Monday, 2 February 2026

The Myths We Don’t Call Myths: 5 Demythologisation as Myth

The final move in this series must turn back on itself. Having named progress, rationality, necessity, and closure as myths, we now confront a more unsettling possibility: that demythologisation itself is mythic.

Modern intellectual culture often tells a familiar story about itself. Once, we lived amid myth and superstition. Then came reason, science, and critique. Through demythologisation, we are said to have escaped narrative illusion and arrived at a clearer view of reality. This story presents itself as anti‑mythical — yet structurally, it functions exactly like a myth.

Demythologisation promises transcendence. It claims that by exposing myths, we step outside them.

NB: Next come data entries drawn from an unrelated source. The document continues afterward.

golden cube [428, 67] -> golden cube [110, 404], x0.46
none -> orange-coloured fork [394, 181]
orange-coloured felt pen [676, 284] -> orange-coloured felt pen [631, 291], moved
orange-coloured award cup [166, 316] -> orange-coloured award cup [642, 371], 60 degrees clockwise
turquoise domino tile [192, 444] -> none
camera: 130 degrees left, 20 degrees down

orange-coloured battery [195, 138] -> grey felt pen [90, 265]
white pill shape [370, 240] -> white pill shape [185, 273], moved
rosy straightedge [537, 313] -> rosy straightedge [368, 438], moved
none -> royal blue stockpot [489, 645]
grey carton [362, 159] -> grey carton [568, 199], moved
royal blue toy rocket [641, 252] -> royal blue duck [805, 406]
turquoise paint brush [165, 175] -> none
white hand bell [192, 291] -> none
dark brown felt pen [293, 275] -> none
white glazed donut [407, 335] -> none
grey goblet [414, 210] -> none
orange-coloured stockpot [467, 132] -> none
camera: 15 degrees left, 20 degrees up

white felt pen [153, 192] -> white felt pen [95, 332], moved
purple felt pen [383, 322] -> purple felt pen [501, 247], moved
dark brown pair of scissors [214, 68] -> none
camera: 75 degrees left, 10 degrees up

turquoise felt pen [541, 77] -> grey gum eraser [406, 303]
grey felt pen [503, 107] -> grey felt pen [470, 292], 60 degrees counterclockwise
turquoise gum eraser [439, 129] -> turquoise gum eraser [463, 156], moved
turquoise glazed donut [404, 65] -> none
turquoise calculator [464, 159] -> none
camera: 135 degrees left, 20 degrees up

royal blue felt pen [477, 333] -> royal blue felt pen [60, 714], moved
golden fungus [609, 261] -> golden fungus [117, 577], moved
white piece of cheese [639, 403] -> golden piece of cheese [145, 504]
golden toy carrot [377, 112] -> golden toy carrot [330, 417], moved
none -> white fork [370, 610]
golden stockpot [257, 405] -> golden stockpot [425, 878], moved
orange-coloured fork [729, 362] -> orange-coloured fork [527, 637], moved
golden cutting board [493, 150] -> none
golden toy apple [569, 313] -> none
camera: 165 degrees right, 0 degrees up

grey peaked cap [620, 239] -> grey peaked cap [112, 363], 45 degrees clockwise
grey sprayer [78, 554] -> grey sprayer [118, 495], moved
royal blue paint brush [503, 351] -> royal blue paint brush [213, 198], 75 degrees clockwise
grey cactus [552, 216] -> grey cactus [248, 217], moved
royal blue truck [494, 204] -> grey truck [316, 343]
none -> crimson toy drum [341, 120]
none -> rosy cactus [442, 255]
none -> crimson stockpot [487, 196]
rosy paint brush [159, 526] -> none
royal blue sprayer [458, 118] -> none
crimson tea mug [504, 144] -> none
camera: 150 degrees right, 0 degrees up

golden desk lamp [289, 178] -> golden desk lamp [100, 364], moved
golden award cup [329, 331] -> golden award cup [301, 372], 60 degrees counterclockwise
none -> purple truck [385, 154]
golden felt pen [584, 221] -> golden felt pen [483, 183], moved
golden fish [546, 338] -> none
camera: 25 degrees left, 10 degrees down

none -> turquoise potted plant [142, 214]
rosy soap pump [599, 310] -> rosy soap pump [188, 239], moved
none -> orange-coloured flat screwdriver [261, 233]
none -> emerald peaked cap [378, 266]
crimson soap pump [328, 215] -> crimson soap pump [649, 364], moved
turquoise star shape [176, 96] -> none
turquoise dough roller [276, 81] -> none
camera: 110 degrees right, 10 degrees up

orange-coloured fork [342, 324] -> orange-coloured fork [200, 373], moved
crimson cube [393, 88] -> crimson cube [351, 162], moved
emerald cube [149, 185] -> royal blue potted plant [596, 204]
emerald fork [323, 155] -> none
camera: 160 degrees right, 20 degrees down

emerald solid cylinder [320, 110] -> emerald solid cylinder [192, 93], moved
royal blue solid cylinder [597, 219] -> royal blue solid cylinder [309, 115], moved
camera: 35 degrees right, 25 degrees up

But as the previous posts have shown, stepping outside all structuring conditions of intelligibility is not an available move. Critique itself operates within constraints: it privileges certain forms of explanation, legitimises particular authorities, and stabilises expectations about what counts as enlightenment or progress.

The myth of demythologisation does important work. It authorises critique while disguising its own scaffolding. It reassures us that we occupy a privileged vantage point — rational, secular, post‑mythic — from which earlier frameworks can be judged without remainder. In doing so, it quietly installs a new infrastructure of meaning, one that is no less constraining for being unacknowledged.

This is not a call to abandon critique, reason, or science. It is a call to own their mythic character. Demythologisation becomes dangerous only when it mistakes itself for a final escape rather than a situated practice. When its mythic function is invisible, it hardens into authority. When recognised, it becomes a responsible mode of participation.

Seen this way, the goal is not to eliminate myth, but to relate to it lucidly. Myths do not vanish under analysis; they shift, recombine, and reconfigure. The task is to remain attentive to the constraints we inhabit, the narratives that stabilise our thinking, and the power they quietly exercise.

This completes the triad begun with creation without beginnings and deepened through myth as constraint. We end not with demystification, but with responsibility: the willingness to recognise the invisible architecture shaping our worlds, and to live within it consciously, without the comfort of false transcendence.

There is no post‑mythic position. But there is a reflective one. And that, perhaps, is the most human stance available to us.